**Supplied text**
__________

Skip to content

Xdows-Model

Repository: https://github.com/XTY64XTY/Xdows-Model

Xdows-Model is a malicious-file scanning model project trained with LightGBM (via ML.NET) and executed with ONNX Runtime. The current version is v2, implemented in C# and split by responsibilities into three sub-projects.

Project Structure

Sub-projectDescription
Xdows-Model-CallerMinimal invocation sample demonstrating how to integrate model inference into your application
Xdows-Model-InvokerInference core library, including model loading, feature extraction, and scanning
Xdows-Model-MakerTraining tool, including data loading, feature extraction, model training, and ONNX export

Xdows-Model-Invoker

The inference core library provides:

  • ModelInvoker: Model initialization, loading, and inference with thread-safe singleton support
  • FeatureExtractor: File feature extraction and PE format detection

Xdows-Model-Maker

The training tool provides:

  • DataLoader: Parallel loading of malicious/benign sample files with automatic non-PE file cleanup
  • FeatureExtractor: Shares the same feature extraction logic as the Invoker
  • ModelTrainer: ML.NET LightGBM-based binary classification model training and evaluation
  • TrainingConfig: Training hyperparameter configuration

Xdows-Model-Caller

Minimal invocation sample that scans a single file via command-line argument:

Xdows-Model-Caller.exe <file-path>

Inference Flow

The Xdows-Model-Invoker pipeline is as follows:

1. Model Preparation

The default model file name is Xdows-Model.onnx, discovered in the following priority order:

  1. Runtime directory (AppContext.BaseDirectory)
  2. Embedded resource (extracted from the assembly and written to the runtime directory)
  3. Assembly directory (copied to the runtime directory)

If none are found, a FileNotFoundException is thrown.

__________

Plain-text sources of documents:
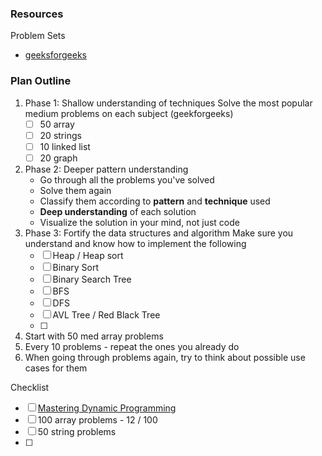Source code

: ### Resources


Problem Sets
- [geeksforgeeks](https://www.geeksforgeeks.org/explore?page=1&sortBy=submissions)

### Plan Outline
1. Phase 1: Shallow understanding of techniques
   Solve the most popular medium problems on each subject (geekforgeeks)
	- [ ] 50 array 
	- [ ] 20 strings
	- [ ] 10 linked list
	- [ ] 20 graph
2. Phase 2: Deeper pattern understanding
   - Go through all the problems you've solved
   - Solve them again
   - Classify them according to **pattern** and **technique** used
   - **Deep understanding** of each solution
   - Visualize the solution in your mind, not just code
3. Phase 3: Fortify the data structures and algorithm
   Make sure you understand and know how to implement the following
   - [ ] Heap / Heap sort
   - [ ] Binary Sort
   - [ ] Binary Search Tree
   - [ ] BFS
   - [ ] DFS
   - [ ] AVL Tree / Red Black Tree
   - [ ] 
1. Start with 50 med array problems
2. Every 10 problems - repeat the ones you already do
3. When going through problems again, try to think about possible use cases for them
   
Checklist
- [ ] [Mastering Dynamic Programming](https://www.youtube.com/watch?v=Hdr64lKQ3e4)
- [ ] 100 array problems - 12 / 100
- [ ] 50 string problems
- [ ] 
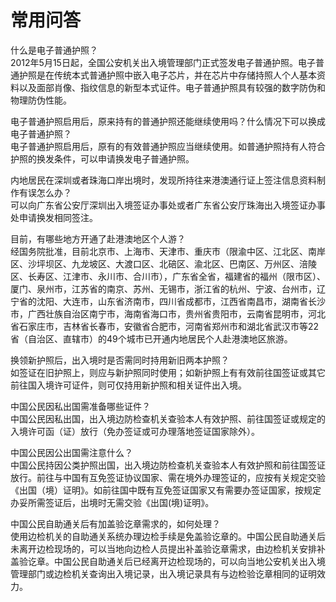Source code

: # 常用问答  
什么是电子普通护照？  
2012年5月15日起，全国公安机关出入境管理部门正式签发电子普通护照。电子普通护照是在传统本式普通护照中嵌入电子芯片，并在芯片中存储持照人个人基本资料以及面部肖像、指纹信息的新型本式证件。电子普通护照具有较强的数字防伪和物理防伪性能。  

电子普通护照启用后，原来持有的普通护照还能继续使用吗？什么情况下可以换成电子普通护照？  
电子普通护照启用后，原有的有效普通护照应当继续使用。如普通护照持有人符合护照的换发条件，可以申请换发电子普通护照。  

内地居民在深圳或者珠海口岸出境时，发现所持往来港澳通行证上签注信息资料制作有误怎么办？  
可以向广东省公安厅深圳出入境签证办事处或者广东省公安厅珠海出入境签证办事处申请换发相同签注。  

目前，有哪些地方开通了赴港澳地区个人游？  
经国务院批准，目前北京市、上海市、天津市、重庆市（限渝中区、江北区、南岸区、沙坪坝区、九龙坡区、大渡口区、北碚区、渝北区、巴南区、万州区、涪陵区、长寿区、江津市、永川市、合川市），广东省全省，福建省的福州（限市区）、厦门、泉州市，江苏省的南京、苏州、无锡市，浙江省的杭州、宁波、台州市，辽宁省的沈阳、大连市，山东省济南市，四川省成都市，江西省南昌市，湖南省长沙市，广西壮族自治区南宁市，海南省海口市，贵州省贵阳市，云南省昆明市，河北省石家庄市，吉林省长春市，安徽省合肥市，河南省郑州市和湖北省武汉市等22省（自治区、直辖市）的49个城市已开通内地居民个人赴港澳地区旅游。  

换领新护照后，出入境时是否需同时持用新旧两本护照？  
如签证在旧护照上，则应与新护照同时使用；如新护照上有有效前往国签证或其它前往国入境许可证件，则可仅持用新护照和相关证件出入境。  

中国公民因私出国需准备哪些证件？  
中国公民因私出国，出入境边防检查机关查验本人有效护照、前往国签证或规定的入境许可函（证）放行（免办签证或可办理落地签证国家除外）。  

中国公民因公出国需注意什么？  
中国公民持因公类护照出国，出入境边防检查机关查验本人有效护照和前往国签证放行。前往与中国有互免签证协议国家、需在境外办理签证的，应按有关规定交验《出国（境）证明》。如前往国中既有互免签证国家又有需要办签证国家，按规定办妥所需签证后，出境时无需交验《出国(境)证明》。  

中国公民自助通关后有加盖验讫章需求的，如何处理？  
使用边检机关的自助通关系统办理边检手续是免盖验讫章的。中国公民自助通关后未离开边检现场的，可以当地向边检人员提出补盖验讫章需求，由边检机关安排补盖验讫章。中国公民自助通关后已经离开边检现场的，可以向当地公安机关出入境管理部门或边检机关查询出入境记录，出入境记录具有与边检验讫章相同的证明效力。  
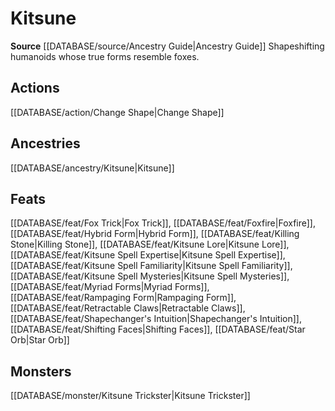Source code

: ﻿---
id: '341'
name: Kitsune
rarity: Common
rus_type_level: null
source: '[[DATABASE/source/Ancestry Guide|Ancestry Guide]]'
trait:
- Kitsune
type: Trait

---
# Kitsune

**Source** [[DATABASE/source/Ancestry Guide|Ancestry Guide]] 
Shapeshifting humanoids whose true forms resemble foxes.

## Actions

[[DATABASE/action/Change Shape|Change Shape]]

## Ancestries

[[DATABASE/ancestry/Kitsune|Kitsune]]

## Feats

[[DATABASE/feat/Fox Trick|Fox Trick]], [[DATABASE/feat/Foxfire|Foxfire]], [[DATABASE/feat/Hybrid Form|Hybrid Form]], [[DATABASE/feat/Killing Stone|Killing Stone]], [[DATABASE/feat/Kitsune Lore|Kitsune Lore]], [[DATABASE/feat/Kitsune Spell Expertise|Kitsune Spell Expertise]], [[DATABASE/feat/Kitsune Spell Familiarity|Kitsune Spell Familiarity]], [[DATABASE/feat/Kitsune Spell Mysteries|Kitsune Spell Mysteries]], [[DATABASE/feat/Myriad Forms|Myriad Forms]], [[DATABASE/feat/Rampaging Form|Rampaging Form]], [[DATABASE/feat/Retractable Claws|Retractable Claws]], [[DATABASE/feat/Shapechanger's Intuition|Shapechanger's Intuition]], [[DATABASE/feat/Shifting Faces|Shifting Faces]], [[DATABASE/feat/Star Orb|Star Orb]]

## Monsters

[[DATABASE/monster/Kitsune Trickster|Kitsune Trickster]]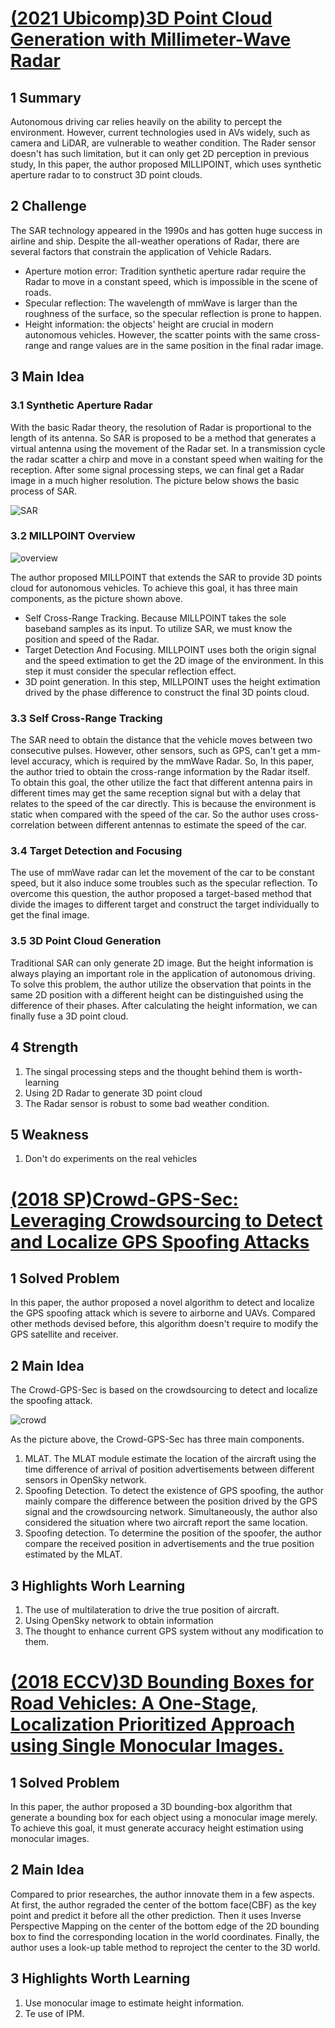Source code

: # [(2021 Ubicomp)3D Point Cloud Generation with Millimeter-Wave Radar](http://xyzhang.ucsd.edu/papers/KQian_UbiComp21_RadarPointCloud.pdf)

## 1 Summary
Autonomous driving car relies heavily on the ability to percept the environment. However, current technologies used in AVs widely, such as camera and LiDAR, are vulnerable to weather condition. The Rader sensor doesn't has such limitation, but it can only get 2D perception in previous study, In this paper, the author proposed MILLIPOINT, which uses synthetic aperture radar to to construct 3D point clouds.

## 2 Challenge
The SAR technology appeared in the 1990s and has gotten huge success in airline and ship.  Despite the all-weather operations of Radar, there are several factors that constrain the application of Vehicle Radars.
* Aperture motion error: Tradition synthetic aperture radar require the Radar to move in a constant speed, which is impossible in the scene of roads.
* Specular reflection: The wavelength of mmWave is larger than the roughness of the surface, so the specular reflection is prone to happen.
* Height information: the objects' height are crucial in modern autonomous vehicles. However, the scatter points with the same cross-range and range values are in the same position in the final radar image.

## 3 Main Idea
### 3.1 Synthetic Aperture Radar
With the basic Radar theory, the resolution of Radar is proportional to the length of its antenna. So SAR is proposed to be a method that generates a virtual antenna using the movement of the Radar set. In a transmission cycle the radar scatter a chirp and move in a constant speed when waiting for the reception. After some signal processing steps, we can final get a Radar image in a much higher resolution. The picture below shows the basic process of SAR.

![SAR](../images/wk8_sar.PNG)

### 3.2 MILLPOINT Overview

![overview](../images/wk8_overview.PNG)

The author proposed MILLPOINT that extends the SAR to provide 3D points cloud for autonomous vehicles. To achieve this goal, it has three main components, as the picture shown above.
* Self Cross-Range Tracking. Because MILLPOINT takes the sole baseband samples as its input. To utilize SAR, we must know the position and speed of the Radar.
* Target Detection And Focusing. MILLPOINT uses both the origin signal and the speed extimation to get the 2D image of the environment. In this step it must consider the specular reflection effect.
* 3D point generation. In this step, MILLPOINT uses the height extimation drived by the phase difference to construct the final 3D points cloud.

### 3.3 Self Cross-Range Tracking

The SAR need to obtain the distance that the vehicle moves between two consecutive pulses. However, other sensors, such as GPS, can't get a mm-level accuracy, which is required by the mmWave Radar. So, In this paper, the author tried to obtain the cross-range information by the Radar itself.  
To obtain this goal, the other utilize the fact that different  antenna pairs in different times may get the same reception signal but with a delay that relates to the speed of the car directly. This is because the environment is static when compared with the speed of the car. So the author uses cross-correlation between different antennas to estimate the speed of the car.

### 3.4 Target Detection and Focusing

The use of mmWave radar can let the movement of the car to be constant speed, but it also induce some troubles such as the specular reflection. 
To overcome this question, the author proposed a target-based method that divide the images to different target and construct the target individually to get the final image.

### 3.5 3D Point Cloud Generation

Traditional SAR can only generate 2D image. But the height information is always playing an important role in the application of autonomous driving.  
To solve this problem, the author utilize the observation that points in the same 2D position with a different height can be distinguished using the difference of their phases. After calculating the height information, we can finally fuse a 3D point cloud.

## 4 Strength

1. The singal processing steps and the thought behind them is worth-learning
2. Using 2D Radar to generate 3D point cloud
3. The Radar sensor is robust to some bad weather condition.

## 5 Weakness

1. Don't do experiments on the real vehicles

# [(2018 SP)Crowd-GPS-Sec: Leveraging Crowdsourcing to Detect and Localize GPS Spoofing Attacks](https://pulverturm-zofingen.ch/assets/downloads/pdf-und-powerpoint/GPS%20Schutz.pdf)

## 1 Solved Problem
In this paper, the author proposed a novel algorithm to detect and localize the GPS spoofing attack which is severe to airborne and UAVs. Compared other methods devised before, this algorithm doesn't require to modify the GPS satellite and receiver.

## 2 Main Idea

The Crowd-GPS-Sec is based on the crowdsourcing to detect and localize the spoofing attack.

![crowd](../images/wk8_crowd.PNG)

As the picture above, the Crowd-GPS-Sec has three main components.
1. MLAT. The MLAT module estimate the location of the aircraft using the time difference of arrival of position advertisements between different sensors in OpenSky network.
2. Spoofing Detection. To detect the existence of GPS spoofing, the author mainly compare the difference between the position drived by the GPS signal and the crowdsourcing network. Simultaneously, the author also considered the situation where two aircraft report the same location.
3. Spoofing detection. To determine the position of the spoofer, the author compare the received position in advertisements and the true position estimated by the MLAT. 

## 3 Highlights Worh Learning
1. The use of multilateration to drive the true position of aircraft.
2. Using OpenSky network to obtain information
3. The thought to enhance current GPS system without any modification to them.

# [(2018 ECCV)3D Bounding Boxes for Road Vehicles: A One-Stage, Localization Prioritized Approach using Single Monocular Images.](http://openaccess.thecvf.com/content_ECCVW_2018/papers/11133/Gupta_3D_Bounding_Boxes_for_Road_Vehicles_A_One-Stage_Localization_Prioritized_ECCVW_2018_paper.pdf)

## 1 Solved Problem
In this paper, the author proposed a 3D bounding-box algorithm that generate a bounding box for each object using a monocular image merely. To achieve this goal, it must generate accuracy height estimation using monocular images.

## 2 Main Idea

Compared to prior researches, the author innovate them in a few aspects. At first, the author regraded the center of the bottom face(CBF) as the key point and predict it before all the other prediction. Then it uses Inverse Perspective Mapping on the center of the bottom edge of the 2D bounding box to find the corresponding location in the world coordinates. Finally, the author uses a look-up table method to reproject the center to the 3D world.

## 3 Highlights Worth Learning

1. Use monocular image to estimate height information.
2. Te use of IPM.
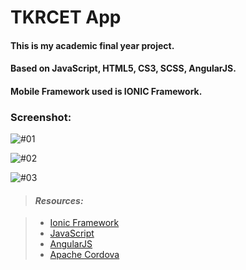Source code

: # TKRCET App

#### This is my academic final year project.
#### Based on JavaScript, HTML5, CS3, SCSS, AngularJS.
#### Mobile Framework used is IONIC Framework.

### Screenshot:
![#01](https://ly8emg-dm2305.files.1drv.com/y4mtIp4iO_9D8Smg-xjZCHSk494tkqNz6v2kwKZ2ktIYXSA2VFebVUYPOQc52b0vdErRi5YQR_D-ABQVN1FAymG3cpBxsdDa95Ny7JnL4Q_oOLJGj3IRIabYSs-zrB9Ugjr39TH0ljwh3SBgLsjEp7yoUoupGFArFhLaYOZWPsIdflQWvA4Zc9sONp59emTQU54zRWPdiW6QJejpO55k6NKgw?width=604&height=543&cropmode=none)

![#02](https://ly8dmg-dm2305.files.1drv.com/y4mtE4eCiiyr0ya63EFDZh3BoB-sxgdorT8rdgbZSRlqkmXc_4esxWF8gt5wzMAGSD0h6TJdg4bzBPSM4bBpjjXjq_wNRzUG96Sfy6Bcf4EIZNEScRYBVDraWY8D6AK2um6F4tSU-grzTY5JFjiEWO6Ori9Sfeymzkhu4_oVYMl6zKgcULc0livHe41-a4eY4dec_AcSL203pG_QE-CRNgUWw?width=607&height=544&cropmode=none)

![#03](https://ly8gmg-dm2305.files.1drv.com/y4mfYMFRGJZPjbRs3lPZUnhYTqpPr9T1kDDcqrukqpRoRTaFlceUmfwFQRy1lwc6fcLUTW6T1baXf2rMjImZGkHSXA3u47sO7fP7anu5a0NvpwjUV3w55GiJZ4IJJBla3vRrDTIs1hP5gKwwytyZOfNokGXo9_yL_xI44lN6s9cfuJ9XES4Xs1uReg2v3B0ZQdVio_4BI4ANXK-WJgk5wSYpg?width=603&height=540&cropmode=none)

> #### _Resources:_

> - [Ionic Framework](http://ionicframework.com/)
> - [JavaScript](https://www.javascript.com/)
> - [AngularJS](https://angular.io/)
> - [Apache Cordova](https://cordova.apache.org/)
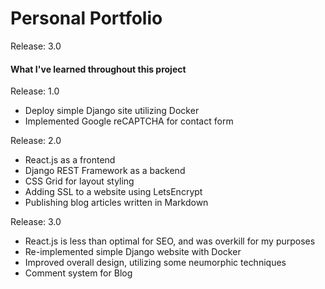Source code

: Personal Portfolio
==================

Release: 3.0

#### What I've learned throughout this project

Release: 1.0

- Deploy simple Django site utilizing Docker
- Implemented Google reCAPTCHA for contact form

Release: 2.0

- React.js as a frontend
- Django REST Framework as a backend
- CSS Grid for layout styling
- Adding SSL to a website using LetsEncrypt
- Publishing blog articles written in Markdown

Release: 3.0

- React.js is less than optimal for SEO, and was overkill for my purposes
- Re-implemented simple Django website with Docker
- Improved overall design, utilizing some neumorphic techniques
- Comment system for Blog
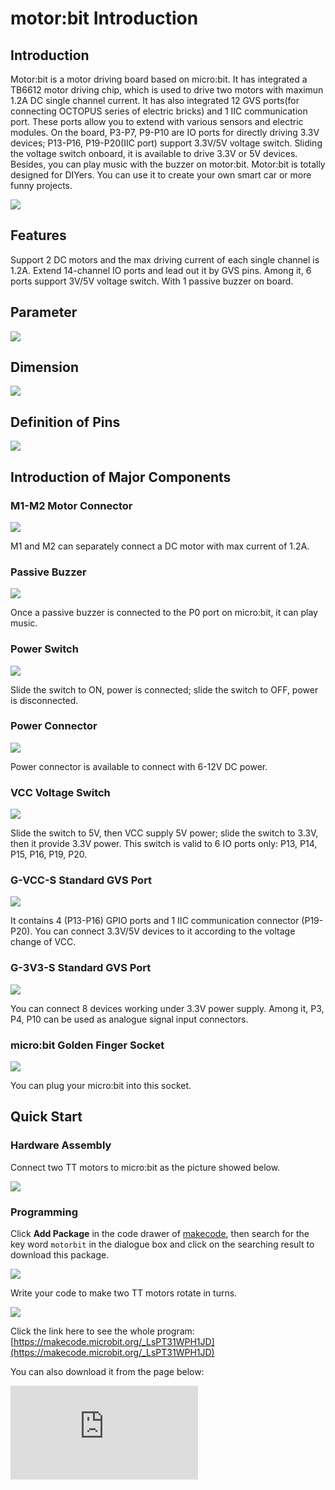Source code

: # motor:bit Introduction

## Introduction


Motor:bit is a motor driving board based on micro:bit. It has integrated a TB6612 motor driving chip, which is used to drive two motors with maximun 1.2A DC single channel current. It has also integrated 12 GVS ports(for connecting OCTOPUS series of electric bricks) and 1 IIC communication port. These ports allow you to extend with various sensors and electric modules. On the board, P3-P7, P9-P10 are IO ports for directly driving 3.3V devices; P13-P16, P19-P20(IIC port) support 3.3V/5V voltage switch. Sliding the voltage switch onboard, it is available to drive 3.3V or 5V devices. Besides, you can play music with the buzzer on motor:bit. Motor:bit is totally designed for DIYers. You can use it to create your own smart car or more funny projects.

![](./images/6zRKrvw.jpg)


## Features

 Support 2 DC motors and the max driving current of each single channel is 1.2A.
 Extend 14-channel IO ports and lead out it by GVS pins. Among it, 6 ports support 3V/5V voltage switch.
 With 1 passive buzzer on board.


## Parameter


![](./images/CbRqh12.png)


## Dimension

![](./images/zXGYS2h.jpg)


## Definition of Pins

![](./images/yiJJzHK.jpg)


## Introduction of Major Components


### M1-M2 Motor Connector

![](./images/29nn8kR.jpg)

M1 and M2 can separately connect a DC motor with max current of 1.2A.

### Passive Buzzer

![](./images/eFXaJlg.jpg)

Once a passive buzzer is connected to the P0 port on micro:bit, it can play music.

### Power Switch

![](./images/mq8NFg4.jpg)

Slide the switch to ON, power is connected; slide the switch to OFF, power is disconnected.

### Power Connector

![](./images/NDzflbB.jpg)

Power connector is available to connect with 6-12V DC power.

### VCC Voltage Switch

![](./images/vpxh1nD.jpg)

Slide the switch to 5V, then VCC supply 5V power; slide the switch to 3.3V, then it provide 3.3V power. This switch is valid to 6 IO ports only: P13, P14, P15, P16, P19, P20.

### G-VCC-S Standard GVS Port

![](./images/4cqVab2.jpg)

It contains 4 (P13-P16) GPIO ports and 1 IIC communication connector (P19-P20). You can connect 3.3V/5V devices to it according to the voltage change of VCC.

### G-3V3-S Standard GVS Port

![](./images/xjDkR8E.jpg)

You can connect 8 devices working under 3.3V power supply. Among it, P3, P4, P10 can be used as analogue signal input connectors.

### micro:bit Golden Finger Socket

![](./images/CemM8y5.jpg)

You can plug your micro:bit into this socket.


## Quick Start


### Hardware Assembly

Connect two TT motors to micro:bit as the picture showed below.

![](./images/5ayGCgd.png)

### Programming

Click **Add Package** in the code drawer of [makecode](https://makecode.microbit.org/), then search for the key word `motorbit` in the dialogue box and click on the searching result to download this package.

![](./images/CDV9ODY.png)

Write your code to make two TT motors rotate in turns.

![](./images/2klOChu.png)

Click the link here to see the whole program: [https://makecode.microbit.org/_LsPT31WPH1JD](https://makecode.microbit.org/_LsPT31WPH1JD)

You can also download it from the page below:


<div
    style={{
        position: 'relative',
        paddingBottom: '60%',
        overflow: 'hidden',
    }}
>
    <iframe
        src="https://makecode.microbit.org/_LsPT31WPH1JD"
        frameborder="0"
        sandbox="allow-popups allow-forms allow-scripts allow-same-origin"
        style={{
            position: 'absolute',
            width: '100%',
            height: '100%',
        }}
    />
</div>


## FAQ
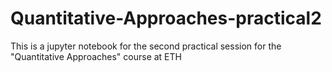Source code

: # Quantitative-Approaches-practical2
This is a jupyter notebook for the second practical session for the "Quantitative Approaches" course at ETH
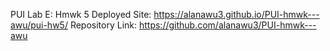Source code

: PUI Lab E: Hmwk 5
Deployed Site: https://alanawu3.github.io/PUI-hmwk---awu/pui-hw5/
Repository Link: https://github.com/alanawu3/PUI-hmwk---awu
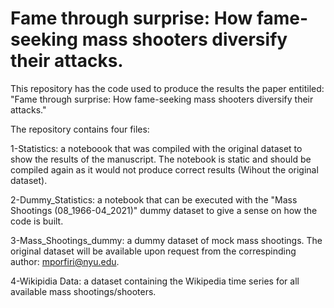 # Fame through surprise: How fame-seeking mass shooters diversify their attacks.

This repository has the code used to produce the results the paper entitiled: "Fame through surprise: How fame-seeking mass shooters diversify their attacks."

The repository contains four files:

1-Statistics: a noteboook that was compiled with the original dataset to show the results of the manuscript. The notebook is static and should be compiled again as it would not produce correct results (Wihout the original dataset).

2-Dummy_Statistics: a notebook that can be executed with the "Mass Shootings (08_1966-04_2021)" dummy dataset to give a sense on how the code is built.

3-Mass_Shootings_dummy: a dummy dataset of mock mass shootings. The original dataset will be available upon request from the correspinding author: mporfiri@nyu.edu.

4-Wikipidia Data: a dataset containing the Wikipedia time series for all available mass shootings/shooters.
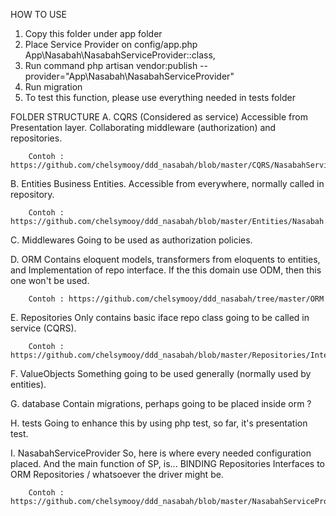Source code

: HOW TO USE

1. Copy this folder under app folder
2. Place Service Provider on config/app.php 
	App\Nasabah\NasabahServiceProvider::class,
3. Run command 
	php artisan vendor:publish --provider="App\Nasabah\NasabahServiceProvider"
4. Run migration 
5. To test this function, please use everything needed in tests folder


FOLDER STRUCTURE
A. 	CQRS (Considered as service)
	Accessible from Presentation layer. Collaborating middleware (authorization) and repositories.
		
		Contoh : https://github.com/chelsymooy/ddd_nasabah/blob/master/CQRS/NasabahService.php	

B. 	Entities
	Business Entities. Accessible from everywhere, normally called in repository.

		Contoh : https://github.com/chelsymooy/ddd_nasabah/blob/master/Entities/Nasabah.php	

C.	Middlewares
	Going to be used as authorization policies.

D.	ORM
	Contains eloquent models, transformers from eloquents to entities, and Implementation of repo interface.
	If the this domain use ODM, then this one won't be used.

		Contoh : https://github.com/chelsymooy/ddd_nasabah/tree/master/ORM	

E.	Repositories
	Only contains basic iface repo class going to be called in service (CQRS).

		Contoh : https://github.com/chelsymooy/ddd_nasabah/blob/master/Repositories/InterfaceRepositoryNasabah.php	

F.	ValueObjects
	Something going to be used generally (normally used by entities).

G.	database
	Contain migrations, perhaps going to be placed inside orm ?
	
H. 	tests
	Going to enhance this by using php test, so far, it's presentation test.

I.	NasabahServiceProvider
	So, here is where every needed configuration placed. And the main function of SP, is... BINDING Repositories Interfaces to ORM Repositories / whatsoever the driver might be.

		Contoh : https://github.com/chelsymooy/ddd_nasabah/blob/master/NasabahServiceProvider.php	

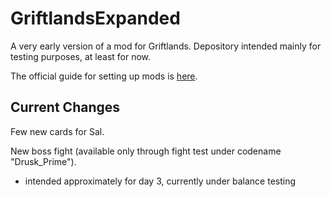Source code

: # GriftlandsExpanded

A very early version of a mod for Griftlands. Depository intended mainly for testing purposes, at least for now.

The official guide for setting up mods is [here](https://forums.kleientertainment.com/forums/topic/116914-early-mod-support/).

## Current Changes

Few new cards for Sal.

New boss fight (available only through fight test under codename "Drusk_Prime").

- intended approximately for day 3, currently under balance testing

__________

**Exercises**
**a)** Write out the passage of the Xdows-Model description from "2. Embedded resource" to "FileNotFoundException is thrown.", word for word.
**b)** Continue the Xdows-Model project description from the point where it stops.

**Expected results**
**a)**
2. Embedded resource (extracted from the assembly and written to the runtime directory)
  3. Assembly directory (copied to the runtime directory)

If none are found, a FileNotFoundException is thrown.

**b)**
2. File Validation

  • Confirms the target file exists
  • Validates PE files by MZ and PE headers; non-PE files throw a NotSupportedException

3. Feature Extraction

Extracts 279 features (FeatureCount = 279), including:

Feature CategoryDimensionsDescription
Byte frequency256Occurrence frequency of each byte value (0x00–0xFF)
File size1Log-transformed log(fileSize + 1)
Global entropy1Shannon entropy of the entire file
Block entropy statistics8Min/max/mean/variance, min/max entropy block positions, first/last block entropy
Byte distribution5Unique byte count, most common byte and ratio, least common byte and ratio
Character ratios5Printable, control, whitespace, alphabetic, numeric
Zero-byte features2Zero-byte ratio, longest zero-byte contiguous run
High-byte ratio1Ratio of bytes in 0x80–0xFF range

4. ONNX Inference

  • Inputs: Features (1×279 feature tensor) and Label (boolean placeholder)
  • Output: Reads Probability.output and multiplies by 100 to convert to percentage

5. Decision Output

A file is classified as malicious when probability >= 90.0f.

Quick Integration (C#)

csharp
using Xdows_Model_Invoker;

// Initialize model (uses default model discovery when path is omitted)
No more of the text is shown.